TASK DIRECTIONS
Swap "darktable" for "RawTherapee" everywhere in the records below and leave every other part as it is.

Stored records
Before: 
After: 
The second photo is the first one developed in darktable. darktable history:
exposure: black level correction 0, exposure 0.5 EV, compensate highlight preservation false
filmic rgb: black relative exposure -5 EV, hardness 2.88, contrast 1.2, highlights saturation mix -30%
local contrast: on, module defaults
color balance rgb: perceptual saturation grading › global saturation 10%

RESULT OF THIS EXERCISE
Before: 
After: 
The second photo is the first one developed in RawTherapee. RawTherapee history:
exposure: black level correction 0, exposure 0.5 EV, compensate highlight preservation false
filmic rgb: black relative exposure -5 EV, hardness 2.88, contrast 1.2, highlights saturation mix -30%
local contrast: on, module defaults
color balance rgb: perceptual saturation grading › global saturation 10%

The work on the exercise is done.